Evidently Joe thought better of his truculence, for when he spoke again it was in conciliatory tones. "Gad! You give me a start to see you rise up like that! I thought I had 'em! You shouldn't scare a man to death before you knock him down, Doc!"
Joe's greasy obsequiousness was more offensive to Ralph than his anger. He remained silent.
"When the fire went out I woke up cold," Joe went on plausibly. "I come aboard to get me a sweater out of my bag."
Ralph was not deceived. The thought of Joe's evil, swimming little eyes profaning the picture of the sleeping girl inside, by so much as looking at her, filled him with a cold, unreasonable rage, and he was ready to go to any lengths to prevent it. At the same time he reflected that it would serve her better to avoid a fight, if he could, and he put his wits to work.
"Take one of my blankets," he said. "I have more than I need!"
Joe demurred. They argued the matter with sarcastic politeness on both sides. Each was aware that the other saw through his game.
Ralph soon tired of it. "Very well, if you want to go in there, you go by the front door, see?" he said shortly.
Joe knew as well as Ralph that the screech of the door would awaken her before he got in. "What's the matter with you?" snarled Joe.
"What's the use of beating around the bush?" retorted Ralph. "I tell you straight I won't allow that girl to be bothered."

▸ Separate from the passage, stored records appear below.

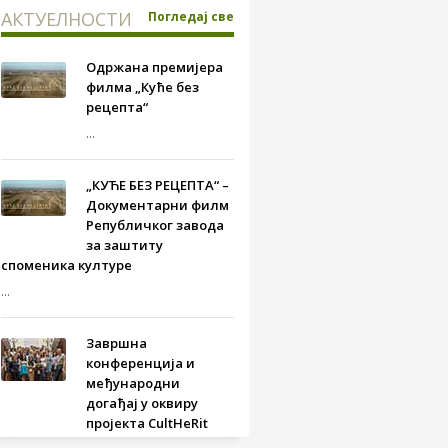
АКТУЕЛНОСТИ
Погледај све
Одржана премијера
филма „Куће без
рецепта“
...
„КУЋЕ БЕЗ РЕЦЕПТА“ –
Документарни филм
Републичког завода
за заштиту
споменика културе
...
Завршна
конференција и
међународни
догађај у оквиру
пројекта CultHeRit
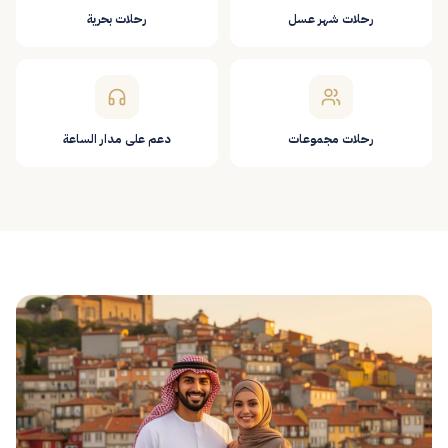
رحلات شهر عسل
رحلات بحرية
رحلات مجموعات
دعم على مدار الساعة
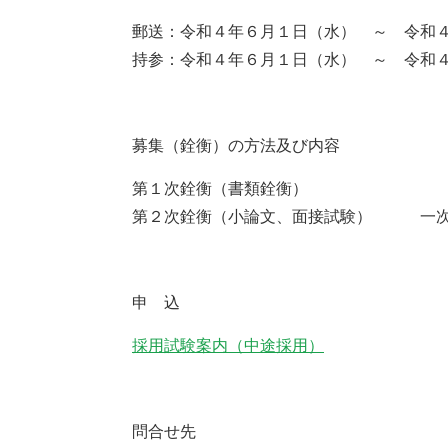
郵送：令和４年６月１日（水） ～ 令和
持参：令和４年６月１日（水） ～ 令和
募集（銓衡）の方法及び内容
第１次銓衡（書類銓衡）
第２次銓衡（小論文、面接試験） 一次
申 込
採用試験案内（中途採用）
問合せ先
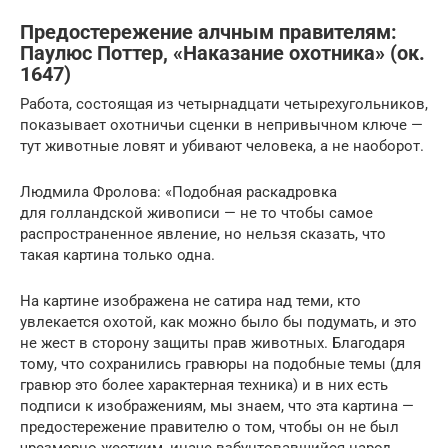
Предостережение алчным правителям:
Паулюс Поттер, «Наказание охотника» (ок.
1647)
Работа, состоящая из четырнадцати четырехугольников,
показывает охотничьи сценки в непривычном ключе —
тут животные ловят и убивают человека, а не наоборот.
Людмила Фролова: «Подобная раскадровка
для голландской живописи — не то чтобы самое
распространенное явление, но нельзя сказать, что
такая картина только одна.
На картине изображена не сатира над теми, кто
увлекается охотой, как можно было бы подумать, и это
не жест в сторону защиты прав животных. Благодаря
тому, что сохранились гравюры на подобные темы (для
гравюр это более характерная техника) и в них есть
подписи к изображениям, мы знаем, что эта картина —
предостережение правителю о том, чтобы он не был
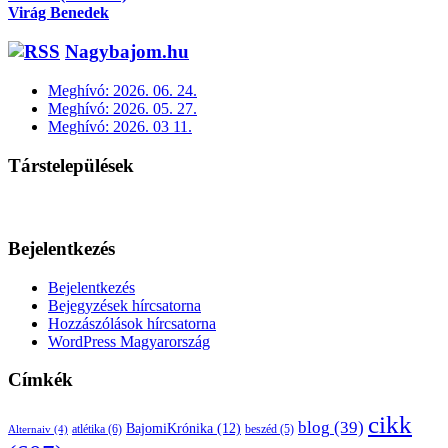
Virág Benedek
Nagybajom.hu
Meghívó: 2026. 06. 24.
Meghívó: 2026. 05. 27.
Meghívó: 2026. 03 11.
Társtelepülések
Bejelentkezés
Bejelentkezés
Bejegyzések hírcsatorna
Hozzászólások hírcsatorna
WordPress Magyarország
Címkék
cikk
blog
(39)
BajomiKrónika
(12)
atlétika
(6)
beszéd
(5)
Alternaiv
(4)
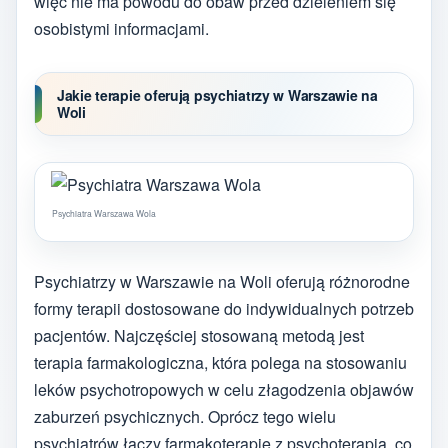
więc nie ma powodu do obaw przed dzieleniem się
osobistymi informacjami.
Jakie terapie oferują psychiatrzy w Warszawie na
Woli
Psychiatra Warszawa Wola
Psychiatrzy w Warszawie na Woli oferują różnorodne
formy terapii dostosowane do indywidualnych potrzeb
pacjentów. Najczęściej stosowaną metodą jest
terapia farmakologiczna, która polega na stosowaniu
leków psychotropowych w celu złagodzenia objawów
zaburzeń psychicznych. Oprócz tego wielu
psychiatrów łączy farmakoterapię z psychoterapią, co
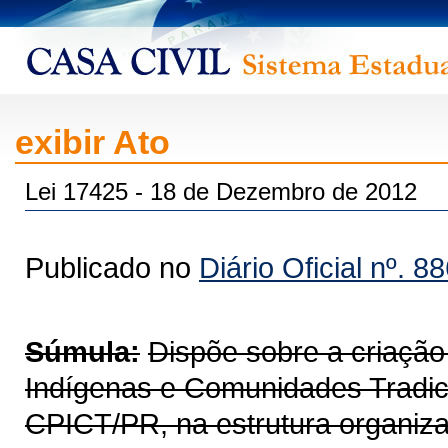
exibir Ato
Lei 17425 - 18 de Dezembro de 2012
Publicado no
Diário Oficial nº. 8
Súmula:
Dispõe sobre a criaçã
Indígenas e Comunidades Tradic
CPICT/PR, na estrutura organiza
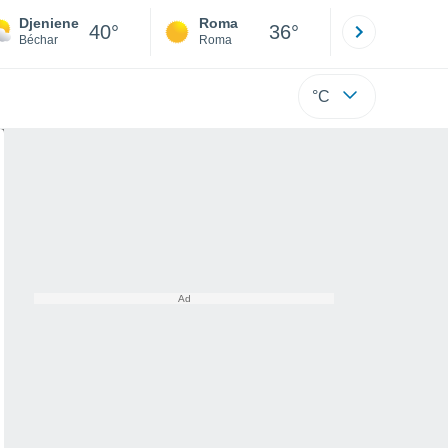
Djeniene
Roma
Milano
40°
36°
Béchar
Roma
Milano
°C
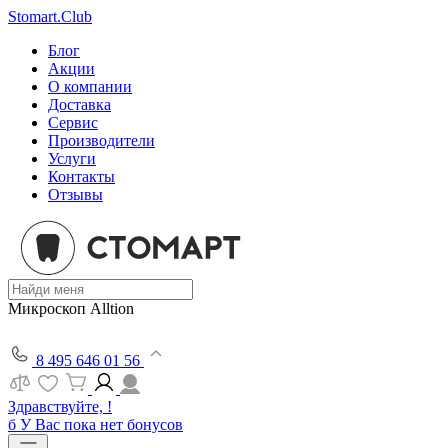
Stomart.Club
Блог
Акции
О компании
Доставка
Сервис
Производители
Услуги
Контакты
Отзывы
Микроскоп Alltion
8 495 646 01 56
Здравствуйте, !
б
У Вас пока нет бонусов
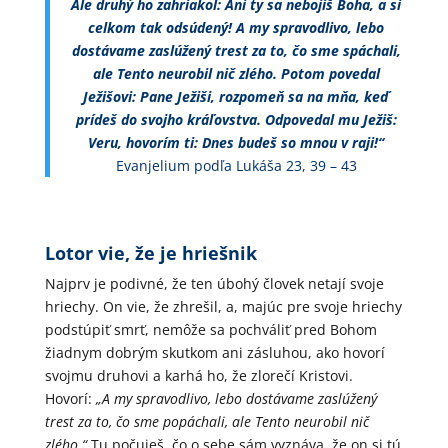
Ale druhý ho zahriakol: Ani ty sa nebojíš Boha, a si
celkom tak odsúdený! A my spravodlivo, lebo
dostávame zaslúžený trest za to, čo sme spáchali,
ale Tento neurobil nič zlého. Potom povedal
Ježišovi: Pane Ježiši, rozpomeň sa na mňa, keď
prídeš do svojho kráľovstva. Odpovedal mu Ježiš:
Veru, hovorím ti: Dnes budeš so mnou v raji!“
Evanjelium podľa Lukáša 23, 39 – 43
Lotor vie, že je hriešnik
Najprv je podivné, že ten úbohý človek netají svoje
hriechy. On vie, že zhrešil, a, majúc pre svoje hriechy
podstúpiť smrť, nemôže sa pochváliť pred Bohom
žiadnym dobrým skutkom ani zásluhou, ako hovorí
svojmu druhovi a karhá ho, že zlorečí Kristovi.
Hovorí:
„A my spravodlivo, lebo dostávame zaslúžený
trest za to, čo sme popáchali, ale Tento neurobil nič
zlého.“
Tu počuješ, čo o sebe sám vyznáva, že on si tú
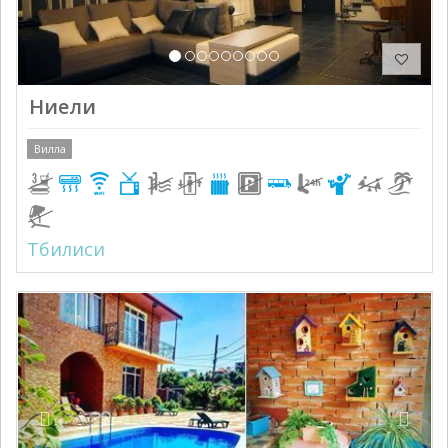
Ниели
Вилла
Тбилиси
Previous
Next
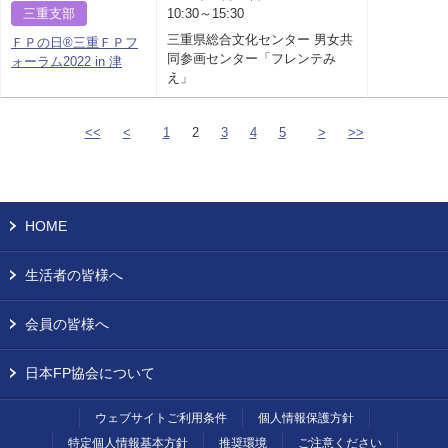
三重支部
10:30～15:30
三重県総合文化センター 男女共
ＦＰの日®三重ＦＰフ
同参画センター「フレンテみ
ォーラム2022 in 津
え」
<<
<
1
2
3
4
5
>
>>
HOME
生活者の皆様へ
会員の皆様へ
日本FP協会について
ウェブサイトご利用条件
個人情報保護方針
特定個人情報基本方針
推奨環境
ご注意ください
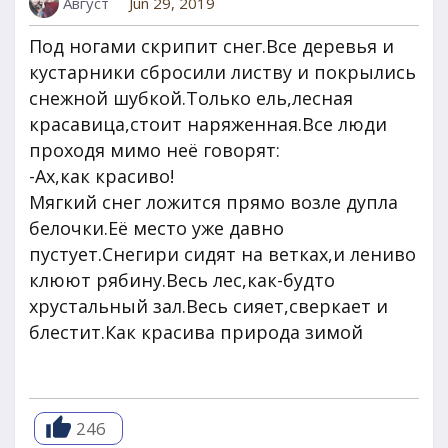
Август
Jun 29, 2019
Под ногами скрипит снег.Все деревья и
кустарники сбросили листву и покрылись
снежной шубкой.Только ель,лесная
красавица,стоит наряженная.Все люди
проходя мимо неё говорят:
-Ах,как красиво!
Мягкий снег ложится прямо возле дупла
белочки.Её место уже давно
пустует.Снегири сидят на ветках,и лениво
клюют рябину.Весь лес,как-будто
хрустальный зал.Весь сияет,сверкает и
блестит.Как красива природа зимой
246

"You won't let her be bothered!" sneered Joe. "Holy mackerel, listen to what's talking! Did she put you out here as a guard?"
"She did not," said Ralph.
"I know darn well she didn't," said Joe. "And she wouldn't thank you for it neither. She's got a date with me to-night."
"You lie!" said Ralph. Rage made him cold.
Joe advanced until their bodies almost touched, Ralph held himself in readiness. He meant to make Joe strike first. But the blow was not delivered.
"Damn you!" Joe whispered thickly. "I'll make you swallow that some day. I never forget a thing. I make men pay."
"Why postpone it?" said Ralph clearly.
Joe's voice weakened. "Well, I don't want to make a racket," he grumbled.
"Sure, you don't want to make a racket!" cried Ralph with quick scorn. "A racket would spoil your game! You like darkness and quiet, don't you?" Suddenly the comic aspect of the situation presented itself to him, and he laughed. "There's nothing doing to-night, Joe," he said. "I'm on the job. You might as well go back and have your sleep out."